The OIO questioned the project's financial viability, whether it was even allowed to export the fossil-laden material, and raised doubts as to whether Plaman could secure resource consents to operate.
Plaman Resources, and subsidiary Plaman Services, were both placed in voluntary receivership and liquidation by its directors a fortnight ago, prompting the OIO to put its Middlemarch farmland purchase application ''on hold''.
The OIO was, in April, already scrutinising the project's financial viability.
Plaman owns a non-producing diatomite mine on Moonlight Rd, near Middlemarch, and in February last year applied to the OIO to buy the adjoining 432ha Foulden Hill farm.
Four days after the liquidation on June 13, the OIO queried Plaman on whether the Protected Objects Act 1975 ''may prevent the export of material from Foulden Maar given the concentration of fossils at the site''.
''The OIO consulted several organisations and individuals about the scientific, heritage, ecological and investment implications of the application,'' the agency said in a statement yesterday.
The maar is a 23 million-year-old volcanic crater lake, more recently filled in by the layered diatomite containing likely tens of thousands of fossils, ranging from fish and insects to seeds, leaves and pollen.
The Protected Objects Act covers objects from archaeological excavations, prehistory, science, rare collections, specimens of fauna, flora, minerals and objects of palaeontological [fossil] interest.
The OIO said yesterday ''significant new information'' on the fossilised site, gleaned from its consultations, included the high value New Zealanders placed on Foulden Maar, noting its unique features and scientific value.

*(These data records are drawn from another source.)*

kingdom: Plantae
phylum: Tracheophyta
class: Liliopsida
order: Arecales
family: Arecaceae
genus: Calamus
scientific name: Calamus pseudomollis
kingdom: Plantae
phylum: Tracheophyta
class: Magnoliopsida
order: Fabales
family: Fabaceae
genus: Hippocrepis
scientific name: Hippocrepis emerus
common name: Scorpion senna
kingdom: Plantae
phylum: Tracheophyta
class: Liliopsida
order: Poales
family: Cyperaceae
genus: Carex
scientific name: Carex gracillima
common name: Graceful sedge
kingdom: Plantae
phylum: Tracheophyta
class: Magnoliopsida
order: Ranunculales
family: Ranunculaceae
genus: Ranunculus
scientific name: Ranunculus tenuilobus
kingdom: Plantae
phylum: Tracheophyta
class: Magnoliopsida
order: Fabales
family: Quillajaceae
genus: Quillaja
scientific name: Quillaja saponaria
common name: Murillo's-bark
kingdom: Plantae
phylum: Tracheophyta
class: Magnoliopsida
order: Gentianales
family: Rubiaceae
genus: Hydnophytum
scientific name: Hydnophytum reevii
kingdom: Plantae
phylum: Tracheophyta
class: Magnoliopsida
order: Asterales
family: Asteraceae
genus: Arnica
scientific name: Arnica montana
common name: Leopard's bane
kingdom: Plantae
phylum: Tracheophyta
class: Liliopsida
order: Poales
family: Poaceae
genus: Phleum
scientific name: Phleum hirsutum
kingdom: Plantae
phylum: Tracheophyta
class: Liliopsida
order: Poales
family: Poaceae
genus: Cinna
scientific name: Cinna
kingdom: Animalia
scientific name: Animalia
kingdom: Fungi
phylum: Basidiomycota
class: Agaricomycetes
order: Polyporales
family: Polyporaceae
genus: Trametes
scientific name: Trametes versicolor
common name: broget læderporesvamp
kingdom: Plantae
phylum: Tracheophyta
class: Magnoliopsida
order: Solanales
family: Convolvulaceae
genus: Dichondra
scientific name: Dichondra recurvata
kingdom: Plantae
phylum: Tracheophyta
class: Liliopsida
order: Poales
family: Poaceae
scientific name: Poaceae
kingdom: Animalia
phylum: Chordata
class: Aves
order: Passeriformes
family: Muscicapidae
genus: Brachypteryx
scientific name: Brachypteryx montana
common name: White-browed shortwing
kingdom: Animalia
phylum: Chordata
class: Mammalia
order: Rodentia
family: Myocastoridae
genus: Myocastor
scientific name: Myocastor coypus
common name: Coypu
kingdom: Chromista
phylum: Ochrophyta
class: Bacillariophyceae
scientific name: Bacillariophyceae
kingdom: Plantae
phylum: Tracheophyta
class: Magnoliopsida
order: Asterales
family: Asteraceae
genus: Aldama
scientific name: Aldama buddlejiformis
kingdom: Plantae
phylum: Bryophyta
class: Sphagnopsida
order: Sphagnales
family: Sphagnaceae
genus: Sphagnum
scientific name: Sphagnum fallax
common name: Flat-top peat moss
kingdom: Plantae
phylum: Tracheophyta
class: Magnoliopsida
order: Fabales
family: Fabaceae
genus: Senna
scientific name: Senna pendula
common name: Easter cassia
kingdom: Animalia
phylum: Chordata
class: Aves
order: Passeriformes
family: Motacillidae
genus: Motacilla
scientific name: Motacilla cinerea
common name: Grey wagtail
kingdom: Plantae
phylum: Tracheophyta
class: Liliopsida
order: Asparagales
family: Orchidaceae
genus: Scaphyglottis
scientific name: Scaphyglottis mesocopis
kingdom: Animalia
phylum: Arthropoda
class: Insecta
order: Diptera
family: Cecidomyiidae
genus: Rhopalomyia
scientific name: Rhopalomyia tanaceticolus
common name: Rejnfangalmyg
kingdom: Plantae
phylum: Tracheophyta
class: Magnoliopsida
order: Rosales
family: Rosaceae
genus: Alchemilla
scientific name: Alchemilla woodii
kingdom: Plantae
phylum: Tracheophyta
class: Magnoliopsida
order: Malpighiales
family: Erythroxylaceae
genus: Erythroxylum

''The new information raised concerns that, when considering the factors collectively, Plaman's proposed benefits may not be substantial and identifiable in the context of this investment and the unique values of the land,'' the OIO said.
The agency said there was ''doubt on the ability for Plaman to obtain the resource consents it needs to mine on a large scale'', given correspondence from scientific submissions and also from Dunedin Mayor Dave Cull.
Because of the ''complexities'' of Plaman's OIO application, it had to date taken 16 months, as the agency sought answers to myriad issues, plus additional information from Plaman.
The OIO said Plaman's financial position was relevant to its application assessment, including the likelihood of benefits occurring and whether the investor test was met.
''The OIO was already closely examining Plaman's financial viability before Plaman Resources Ltd was placed in receivership and liquidation,'' it said.
The OIO was awaiting further information from the receivers and liquidators and would continue to accept third party submissions, which might form part of the assessment.
-The Malaysian-controlled Australian company Plaman owes investment bank Goldman Sachs $33.6million for a ''bridging loan'', but has at least $17.8million in a trust account. The mine was purchased in 2015 for $A5million ($NZ5.35million).